Only reach out to family once you have built a positive relationship with the student directly. Get their buy-in and explain you want to work as a team to help them succeed.

Looping in parents should be to open lines of communication, not as a weapon. Make it clear you see the good in every student and want to bring it out.

Do Prioritize Building Relationships

At the heart of great teaching are caring relationships between teachers and students. Make connecting with kids on a personal level your number one priority.

Learn about their lives, interests, challenges and goals. Share your own story and what motivates you. Laugh together and celebrate wins.

When you show genuine interest in students as individuals, most behavioral issues and disengagement fade away. Focus on getting to know your class deeply before expecting achievement.

Don’t Try to be the “Cool” Teacher

Some new teachers strive so ardently to get students to like them that they end up coming across as more of a peer than an authority figure.

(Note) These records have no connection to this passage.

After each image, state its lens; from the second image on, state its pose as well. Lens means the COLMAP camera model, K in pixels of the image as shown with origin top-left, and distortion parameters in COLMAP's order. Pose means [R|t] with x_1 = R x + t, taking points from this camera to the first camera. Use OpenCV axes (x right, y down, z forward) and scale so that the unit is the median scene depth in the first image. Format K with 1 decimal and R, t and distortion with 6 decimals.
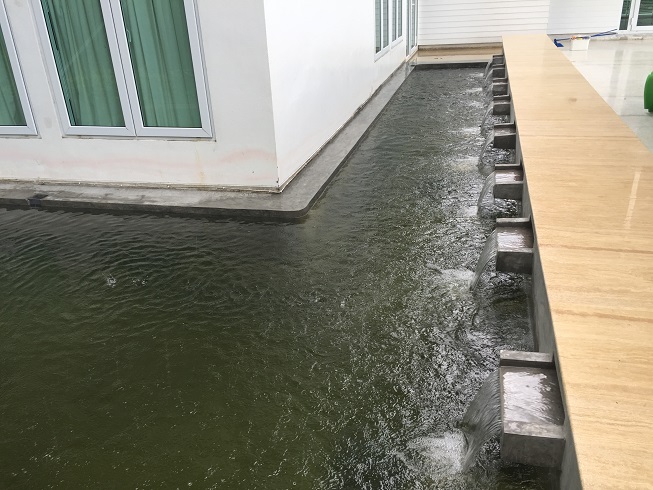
lens RADIAL K [[562.7, 0, 325.6], [0, 562.7, 230.1], [0, 0, 1]] dist [0.044871, -0.007759]
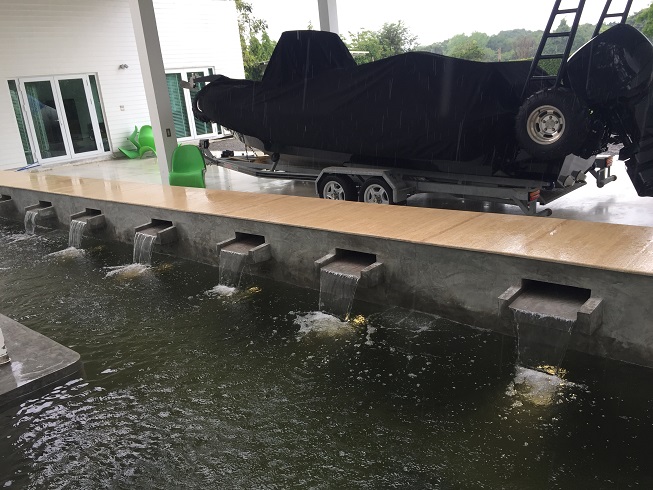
lens RADIAL K [[562.7, 0, 325.6], [0, 562.7, 230.1], [0, 0, 1]] dist [0.044871, -0.007759]
pose [[0.464189, -0.214943, 0.859260, -0.465078], [0.416525, 0.909121, 0.002401, -0.051354], [-0.781688, 0.356788, 0.511533, 0.262186]]
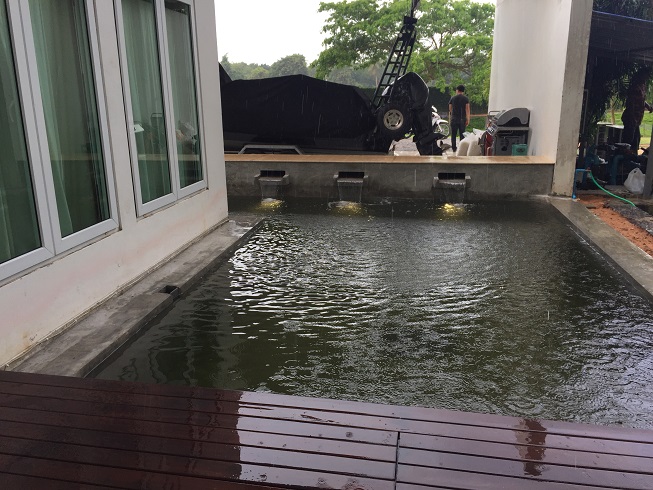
lens RADIAL K [[562.7, 0, 325.6], [0, 562.7, 230.1], [0, 0, 1]] dist [0.044871, -0.007759]
pose [[-0.089269, -0.185384, 0.978603, -1.350826], [0.410872, 0.888177, 0.205734, -0.216323], [-0.907312, 0.420446, -0.003117, 0.790332]]
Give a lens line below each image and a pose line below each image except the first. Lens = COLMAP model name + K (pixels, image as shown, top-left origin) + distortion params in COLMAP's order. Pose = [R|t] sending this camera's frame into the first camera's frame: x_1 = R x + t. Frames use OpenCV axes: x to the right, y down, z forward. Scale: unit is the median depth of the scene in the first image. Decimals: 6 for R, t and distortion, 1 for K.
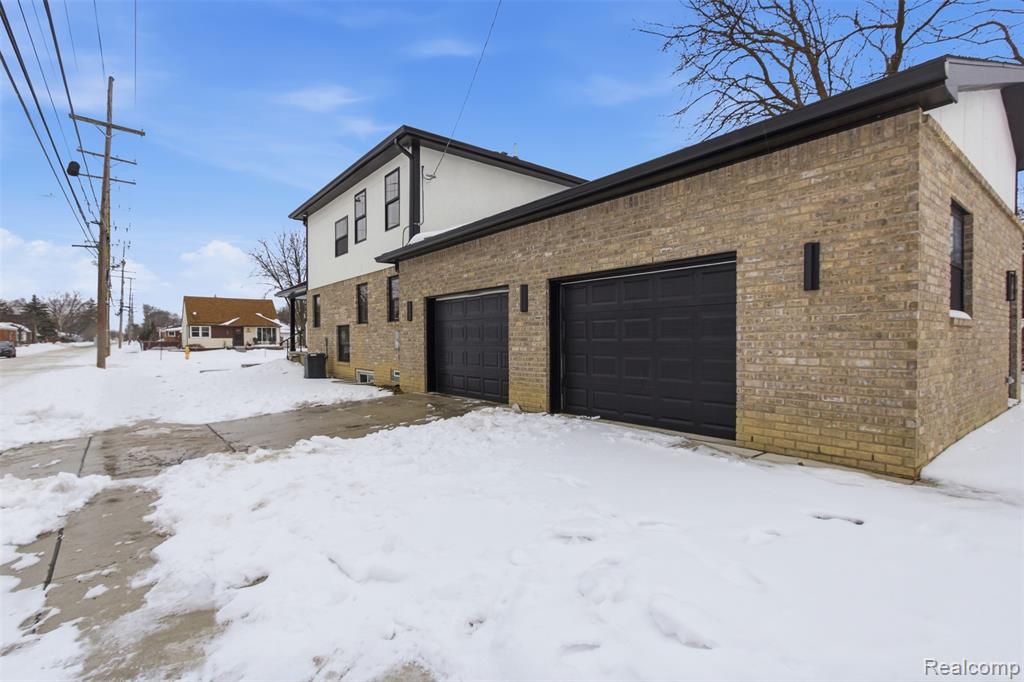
lens RADIAL K [[469.0, 0, 510.3], [0, 469.0, 340.4], [0, 0, 1]] dist [-0.001886, -0.000153]
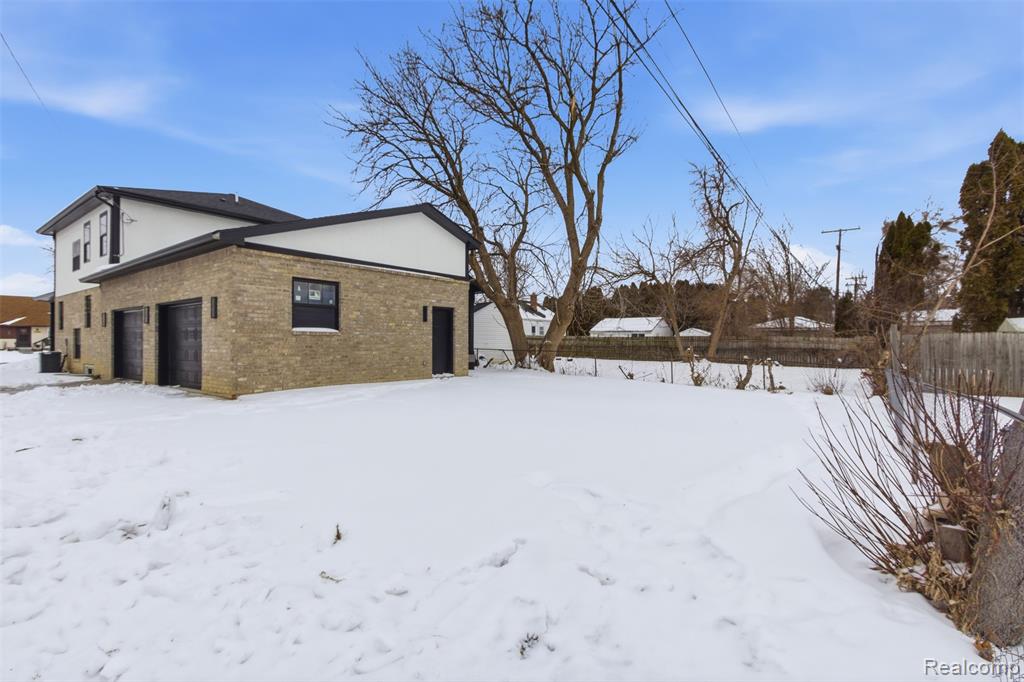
lens RADIAL K [[469.0, 0, 510.3], [0, 469.0, 340.4], [0, 0, 1]] dist [-0.001886, -0.000153]
pose [[0.970642, 0.003248, 0.240506, 0.523144], [-0.002237, 0.999987, -0.004476, 0.001245], [-0.240518, 0.003806, 0.970637, -0.529062]]
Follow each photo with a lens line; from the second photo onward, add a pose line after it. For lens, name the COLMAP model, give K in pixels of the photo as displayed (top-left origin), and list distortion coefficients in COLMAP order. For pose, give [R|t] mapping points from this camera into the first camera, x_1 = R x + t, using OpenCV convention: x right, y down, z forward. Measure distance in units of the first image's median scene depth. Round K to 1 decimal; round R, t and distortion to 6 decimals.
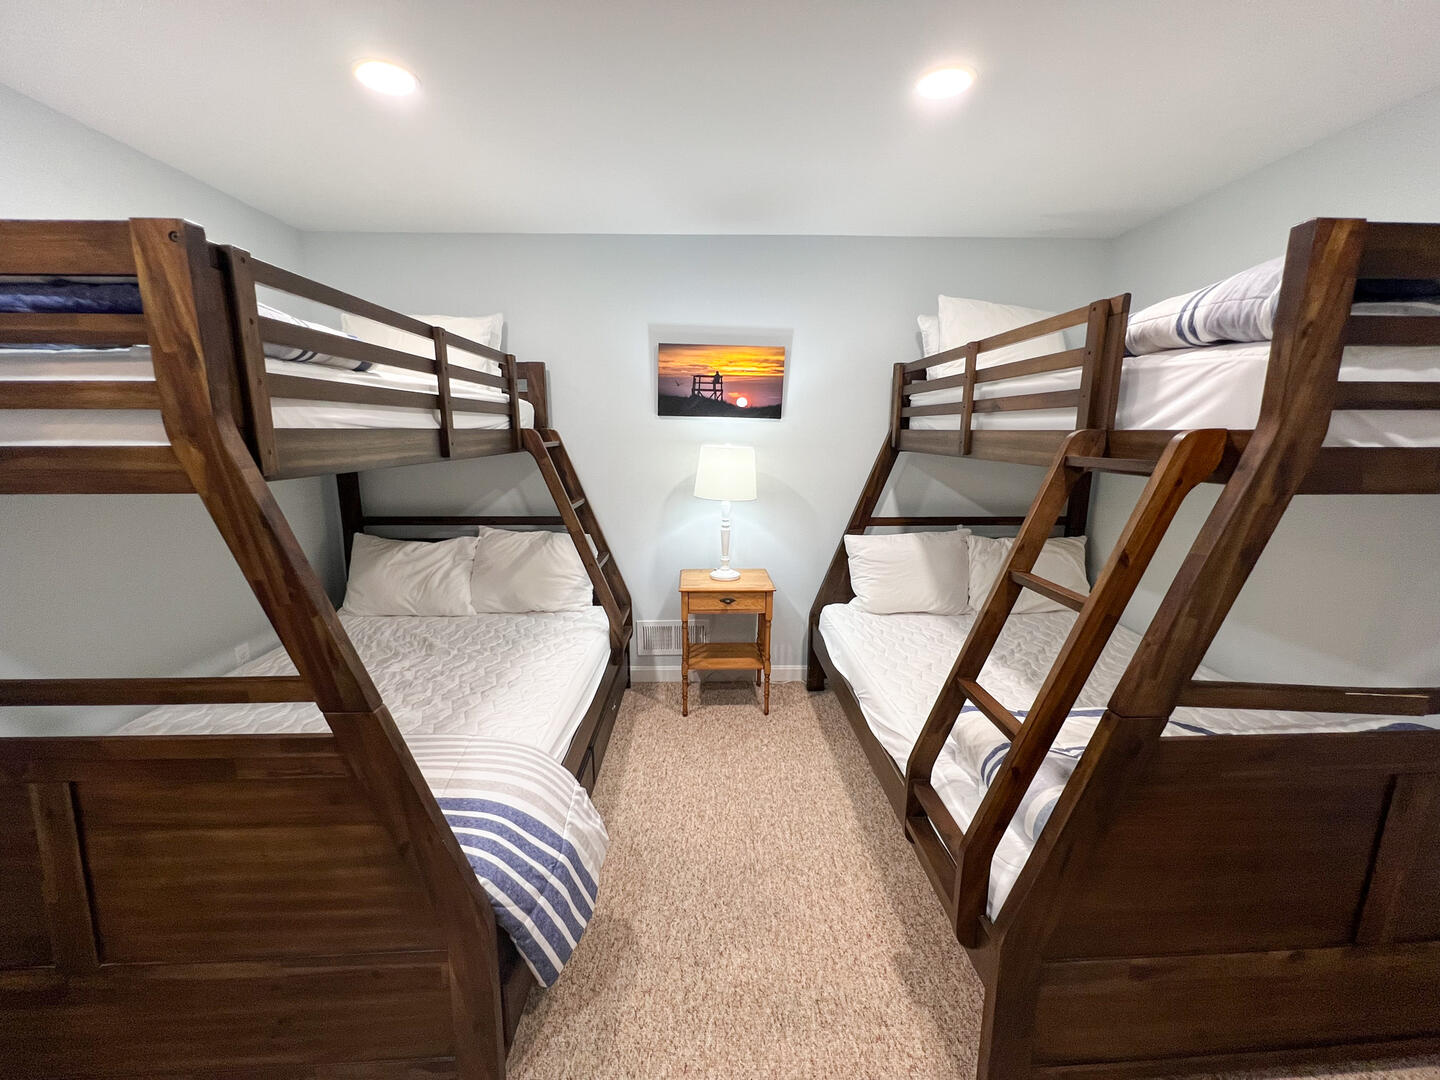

You want to build rapport with students, not be overly permissive in hopes of being considered the fun, chill teacher. Overemphasizing being liked backfires.

Earn students’ respect through fair policies, insightful teaching and caring support. Let your passion for helping them grow speak for itself.

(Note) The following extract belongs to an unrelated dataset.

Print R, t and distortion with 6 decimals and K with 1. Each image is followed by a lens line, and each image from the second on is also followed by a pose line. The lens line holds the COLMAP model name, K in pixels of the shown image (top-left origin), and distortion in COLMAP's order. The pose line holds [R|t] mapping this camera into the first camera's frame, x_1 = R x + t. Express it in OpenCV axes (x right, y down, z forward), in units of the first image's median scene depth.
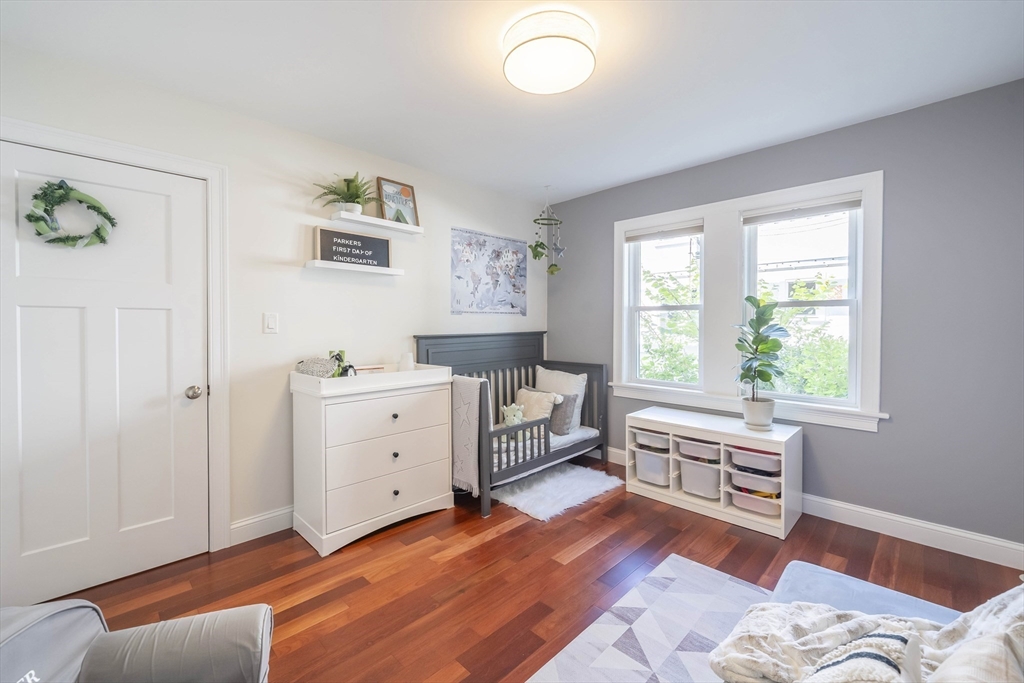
lens RADIAL K [[429.5, 0, 512.8], [0, 429.5, 332.0], [0, 0, 1]] dist [0.002505, -0.000316]
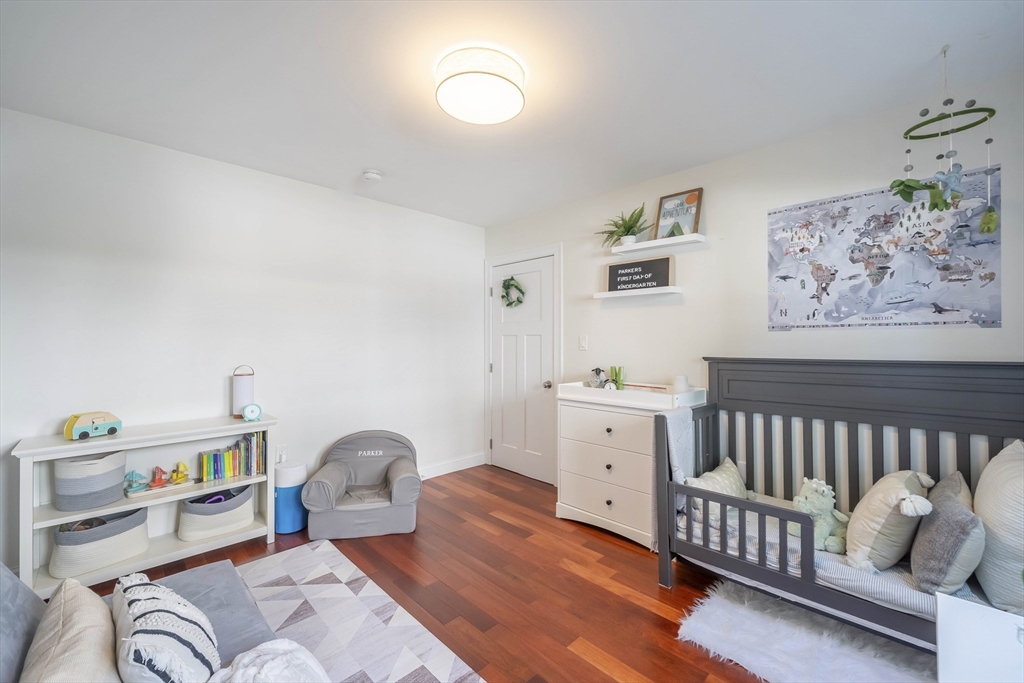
lens RADIAL K [[429.5, 0, 522.9], [0, 429.5, 341.9], [0, 0, 1]] dist [0.002505, -0.000316]
pose [[-0.019940, -0.003188, -0.999796, 0.713964], [-0.021080, 0.999774, -0.002767, -0.014251], [0.999579, 0.021021, -0.020003, 0.718707]]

Teaching is deeply rewarding yet full of potential pitfalls. Following these dos and don’ts will help you avoid common mistakes and set your students up for success. Here’s to an incredible, inspirational school year!

dos and donts of teaching

Dos and Dont’s of Teaching | Dos and Dont’s of Teacher | Dos and Dont’s Teacher Edition

Do you know the do’s and don’ts of teaching?

It’s important to know the do’s and don’ts of teaching so you can better prepare for a productive school year. Learning the do’s of teaching can show you some useful strategies that may improve your level of teaching, establish a positive relationship with your students and improve their behavior in the classroom.

What are the DOs & DON’Ts for successful teaching?

In this post, we will look at some of the dos and don’t for successful teaching in 4 key areas: planning and preparation; classroom management, getting the most out of your learners; and delivering lessons. 1. Planning and preparation Have an outcome in mind, not just for your next lesson, but for the next set of lessons.

What are the Do’s & Don’ts of teaching psychology?

A few other items to consider as you navigate the do’s and don’ts of teaching psychology: Do give credit where credit is due. If you borrowed or adapted a lesson, cite the source. It is a great way to let students know that collaboration is part of the process of teaching and learning.

Why is learning the do’s of teaching important?

Learning the do’s of teaching can show you some useful strategies that may improve your level of teaching, establish a positive relationship with your students and improve their behavior in the classroom. In addition, knowing the don’ts for this role can teach you what not to do so that you have better alternatives for the classroom.